To do —
Find every line in the rows below that contains the string "faster", and copy each such line.

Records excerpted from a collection
::::::::::
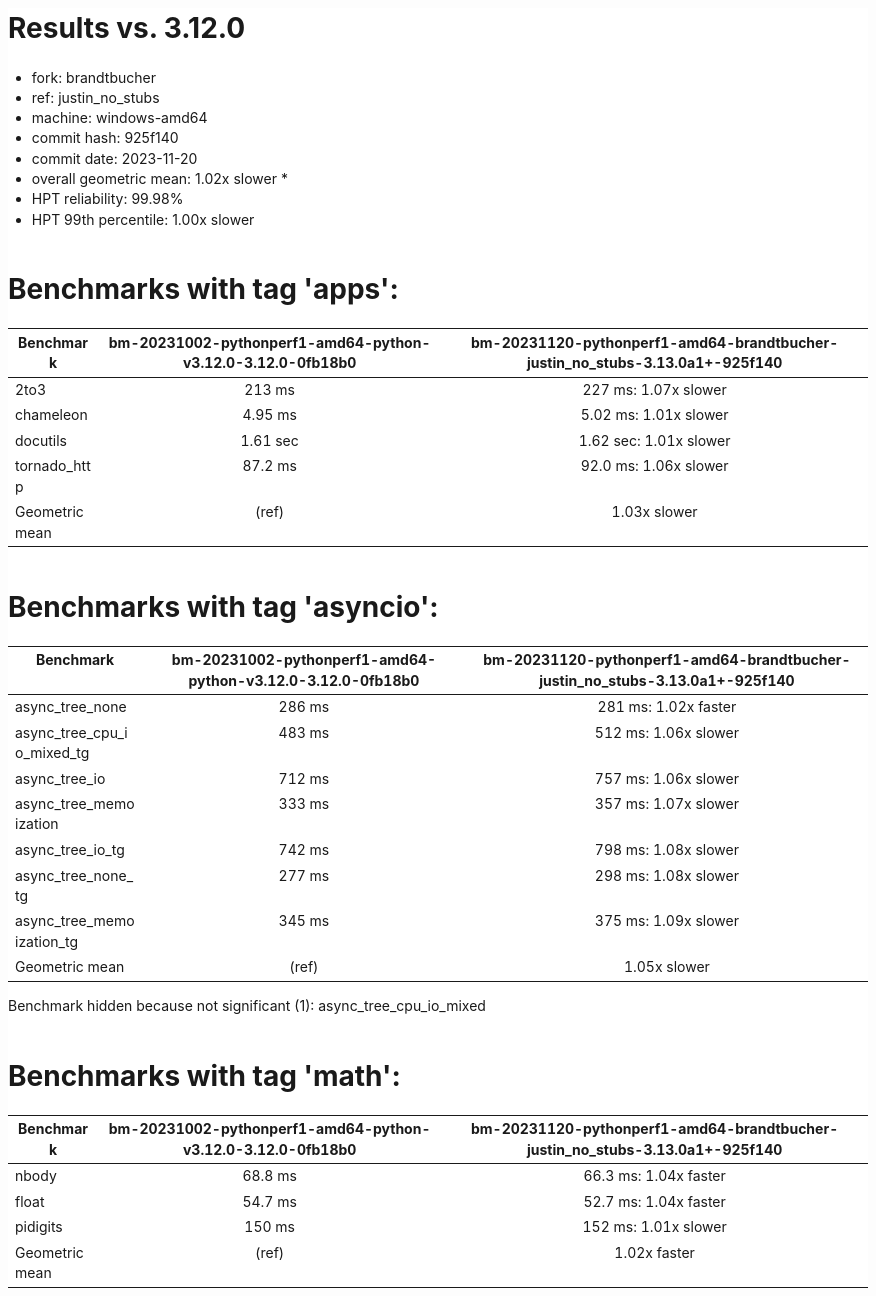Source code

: 
# Results vs. 3.12.0

- fork: brandtbucher
- ref: justin_no_stubs
- machine: windows-amd64
- commit hash: 925f140
- commit date: 2023-11-20
- overall geometric mean: 1.02x slower \*
- HPT reliability: 99.98%
- HPT 99th percentile: 1.00x slower

Benchmarks with tag 'apps':
===========================

| Benchmark      | bm-20231002-pythonperf1-amd64-python-v3.12.0-3.12.0-0fb18b0 | bm-20231120-pythonperf1-amd64-brandtbucher-justin_no_stubs-3.13.0a1+-925f140 |
|----------------|:-----------------------------------------------------------:|:----------------------------------------------------------------------------:|
| 2to3           | 213 ms                                                      | 227 ms: 1.07x slower                                                         |
| chameleon      | 4.95 ms                                                     | 5.02 ms: 1.01x slower                                                        |
| docutils       | 1.61 sec                                                    | 1.62 sec: 1.01x slower                                                       |
| tornado_http   | 87.2 ms                                                     | 92.0 ms: 1.06x slower                                                        |
| Geometric mean | (ref)                                                       | 1.03x slower                                                                 |

Benchmarks with tag 'asyncio':
==============================

| Benchmark                  | bm-20231002-pythonperf1-amd64-python-v3.12.0-3.12.0-0fb18b0 | bm-20231120-pythonperf1-amd64-brandtbucher-justin_no_stubs-3.13.0a1+-925f140 |
|----------------------------|:-----------------------------------------------------------:|:----------------------------------------------------------------------------:|
| async_tree_none            | 286 ms                                                      | 281 ms: 1.02x faster                                                         |
| async_tree_cpu_io_mixed_tg | 483 ms                                                      | 512 ms: 1.06x slower                                                         |
| async_tree_io              | 712 ms                                                      | 757 ms: 1.06x slower                                                         |
| async_tree_memoization     | 333 ms                                                      | 357 ms: 1.07x slower                                                         |
| async_tree_io_tg           | 742 ms                                                      | 798 ms: 1.08x slower                                                         |
| async_tree_none_tg         | 277 ms                                                      | 298 ms: 1.08x slower                                                         |
| async_tree_memoization_tg  | 345 ms                                                      | 375 ms: 1.09x slower                                                         |
| Geometric mean             | (ref)                                                       | 1.05x slower                                                                 |

Benchmark hidden because not significant (1): async_tree_cpu_io_mixed

Benchmarks with tag 'math':
===========================

| Benchmark      | bm-20231002-pythonperf1-amd64-python-v3.12.0-3.12.0-0fb18b0 | bm-20231120-pythonperf1-amd64-brandtbucher-justin_no_stubs-3.13.0a1+-925f140 |
|----------------|:-----------------------------------------------------------:|:----------------------------------------------------------------------------:|
| nbody          | 68.8 ms                                                     | 66.3 ms: 1.04x faster                                                        |
| float          | 54.7 ms                                                     | 52.7 ms: 1.04x faster                                                        |
| pidigits       | 150 ms                                                      | 152 ms: 1.01x slower                                                         |
| Geometric mean | (ref)                                                       | 1.02x faster                                                                 |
::::::::::
Finished exercise —
| async_tree_none            | 286 ms                                                      | 281 ms: 1.02x faster                                                         |
| nbody          | 68.8 ms                                                     | 66.3 ms: 1.04x faster                                                        |
| float          | 54.7 ms                                                     | 52.7 ms: 1.04x faster                                                        |
| Geometric mean | (ref)                                                       | 1.02x faster                                                                 |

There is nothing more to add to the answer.